By Sudeshna Sarkar, IANS
Kathmandu : In a land where myths and superstitions play a dominant role, history too seems to have played a major part in shaping the future of Nepal and the destiny of its Shah kings.
In New Delhi’s Nehru Memorial Museum and Library there exists a wealth of documents, including tapes of conversation with one of the prime shapers of Nepal’s history, which indicates that happenings in the late 1940s have a direct link to the country’s first constituent assembly election on Thursday.
B.P. Koirala, Nepal’s first elected prime minister and one of the architects of the pro-democracy movement in 1950 that succeeded in ending the authoritarian regime of the dynastic Rana prime ministers, gave a series of interviews nearly 30 years ago unfolding the plan his Nepali Congress had at that time for the royal family.
However, the plan was demolished by India, which too was keen on bringing the royal family under its own control in order to have a better grip on Nepal’s politics.
Koirala headed the Nepali Congress (NC), now the biggest party in parliament and fighting the constituent assembly election.
However, in the 1940s, the party was flirting with an armed movement, much as the Maoists did in the 1990s, planning to overthrow the Rana prime ministers by waging a civil war.
“We had an army of 4,000-5,000,” Koirala, elder brother of current Nepal premier Girija Prasad Koirala, said in the interviews.
“We were planning a revolutionary movement.”
The wily leader sought the help of the army, always a key factor in Nepal’s politics.
The party approached a disgruntled senior army official, who was in charge of the second largest army contingent.
The battalion was posted in the hilly district of Palpa, close to Kathmandu, and it was there that Koirala planned to spirit away the then king Tribhuvan, a virtual prisoner of the Ranas.
“I am afraid the then Indian ambassador to Nepal C.P.N. Singh got wind of the plan,” Koirala said. “Singh wanted to take the king to New Delhi.
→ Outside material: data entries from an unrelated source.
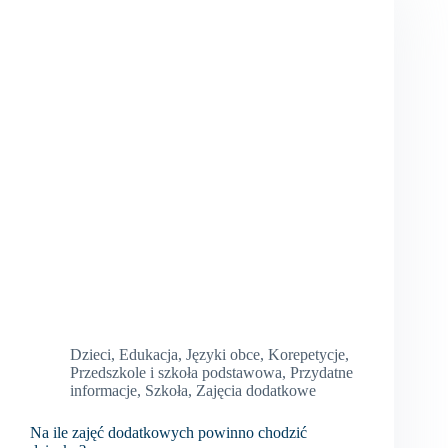
Dzieci
,
Edukacja
,
Języki obce
,
Korepetycje
,
Przedszkole i szkoła podstawowa
,
Przydatne
informacje
,
Szkoła
,
Zajęcia dodatkowe
Na ile zajęć dodatkowych powinno chodzić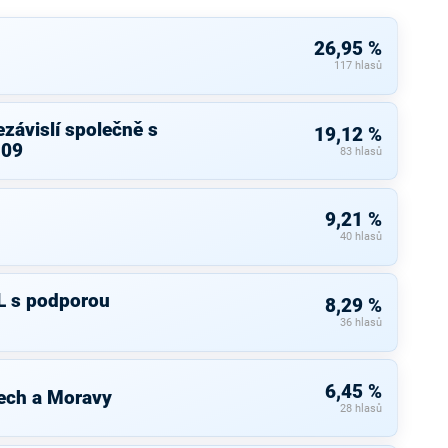
26,95 %
117 hlasů
závislí společně s
19,12 %
 09
83 hlasů
9,21 %
40 hlasů
L s podporou
8,29 %
36 hlasů
6,45 %
ech a Moravy
28 hlasů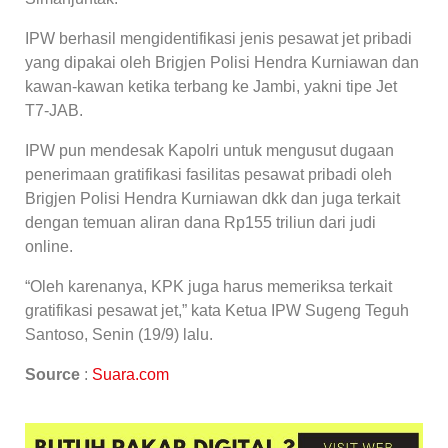
IPW berhasil mengidentifikasi jenis pesawat jet pribadi
yang dipakai oleh Brigjen Polisi Hendra Kurniawan dan
kawan-kawan ketika terbang ke Jambi, yakni tipe Jet
T7-JAB.
IPW pun mendesak Kapolri untuk mengusut dugaan
penerimaan gratifikasi fasilitas pesawat pribadi oleh
Brigjen Polisi Hendra Kurniawan dkk dan juga terkait
dengan temuan aliran dana Rp155 triliun dari judi
online.
“Oleh karenanya, KPK juga harus memeriksa terkait
gratifikasi pesawat jet,” kata Ketua IPW Sugeng Teguh
Santoso, Senin (19/9) lalu.
Source
:
Suara.com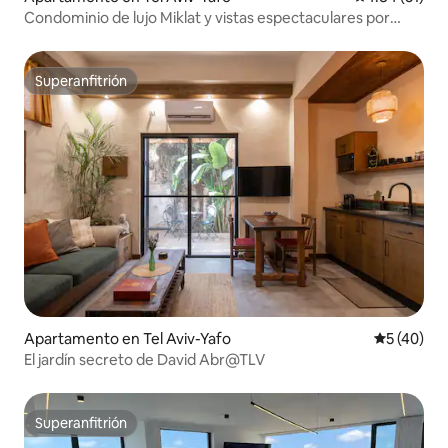
Condominio de lujo Miklat y vistas espectaculares por
FeelHome
Superanfitrión
Superanfitrión
Apartamento en Tel Aviv-Yafo
Calificaci
5 (40)
El jardín secreto de David Abr@TLV
Superanfitrión
Superanfitrión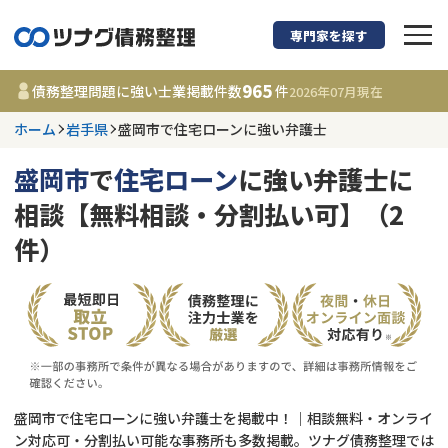
専門家を探す
債務整理に強い弁護
965
債務整理問題に強い士業掲載件数
件
2026年07月
現在
ホーム
岩手県
盛岡市で住宅ローンに強い弁護士
岩手県
盛岡市
で
住宅ローン
に強い弁護士に
965
事務所
件
相談【無料相談・分割払い可】（2
更新日 :
2026年07月31日
件）
相談内容で探す
借金返済相談・交渉
費用相場
任意整理
コラム
盛岡市で住宅ローンに強い弁護士を掲載中！｜相談無料・オンライ
時効援用
債務整理
ン対応可・分割払い可能な事務所も多数掲載。ツナグ債務整理では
Both of us wanted to bring the king under our control.”
However, when the NC sent a commando unit to secretly escort the king to Palpa, some of the soldiers were captured by the Rana government and tortured into revealing details of the plan.
“The king was troubled and felt we would not be able to guarantee his security,” Koirala said.
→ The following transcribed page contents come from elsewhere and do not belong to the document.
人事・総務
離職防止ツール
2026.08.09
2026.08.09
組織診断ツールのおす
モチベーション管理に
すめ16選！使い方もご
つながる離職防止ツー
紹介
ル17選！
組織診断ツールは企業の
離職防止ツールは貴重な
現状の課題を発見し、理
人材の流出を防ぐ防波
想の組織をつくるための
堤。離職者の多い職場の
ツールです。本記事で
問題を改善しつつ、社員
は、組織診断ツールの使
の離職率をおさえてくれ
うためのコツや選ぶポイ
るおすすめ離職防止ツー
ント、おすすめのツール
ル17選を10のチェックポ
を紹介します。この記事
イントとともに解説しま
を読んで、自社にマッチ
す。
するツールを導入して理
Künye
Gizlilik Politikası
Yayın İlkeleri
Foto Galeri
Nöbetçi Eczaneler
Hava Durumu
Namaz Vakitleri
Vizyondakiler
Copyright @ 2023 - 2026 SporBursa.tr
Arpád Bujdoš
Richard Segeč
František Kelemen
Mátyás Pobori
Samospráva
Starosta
Subsequently, Tribhuvan decided to throw in his lot with India and escaped from the palace to the Indian embassy in Kathmandu with his son Mahendra and grandson Birendra.
The trio were flown to New Delhi by helicopter and India came to have a major say in Nepal’s politics.
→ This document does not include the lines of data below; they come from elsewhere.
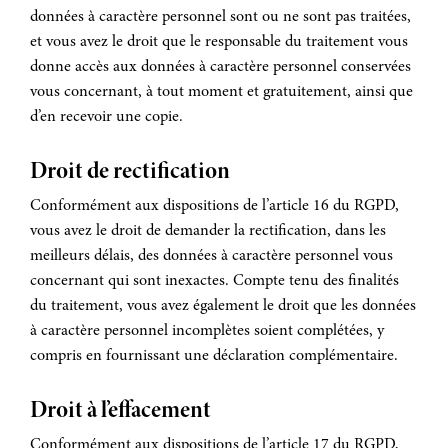
données à caractère personnel sont ou ne sont pas traitées,
et vous avez le droit que le responsable du traitement vous
donne accès aux données à caractère personnel conservées
vous concernant, à tout moment et gratuitement, ainsi que
d’en recevoir une copie.
Droit de rectification
Conformément aux dispositions de l’article 16 du RGPD,
vous avez le droit de demander la rectification, dans les
meilleurs délais, des données à caractère personnel vous
concernant qui sont inexactes. Compte tenu des finalités
du traitement, vous avez également le droit que les données
à caractère personnel incomplètes soient complétées, y
compris en fournissant une déclaration complémentaire.
Droit à l’effacement
Conformément aux dispositions de l’article 17 du RGPD,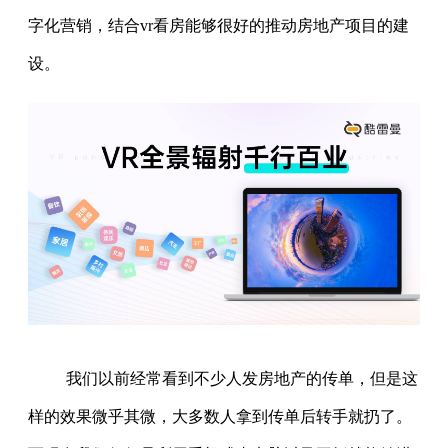
字化营销，结合vr看房能够很好的推动房地产项目的建
设。
我们以前经常看到不少人发房地产的传单，但是这
样的效果微乎其微，大多数人拿到传单后转手就扔了。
The Ranas tried to downplay India’s influence and crowned the other minor grandson the fleeing king had left behind.
Thus, by a quirk of fate, Gyanendra, the current king, ascended the throne when he was barely four.
If his family had remained in Nepal, things could have taken a different turn.
Gyanendra might have never become king and subsequently, might have never tried to wrest absolute power with an army-backed coup in 2005 that triggered a public disenchantment with the royal family and gave a fillip to the Maoist demand for the constituent assembly election.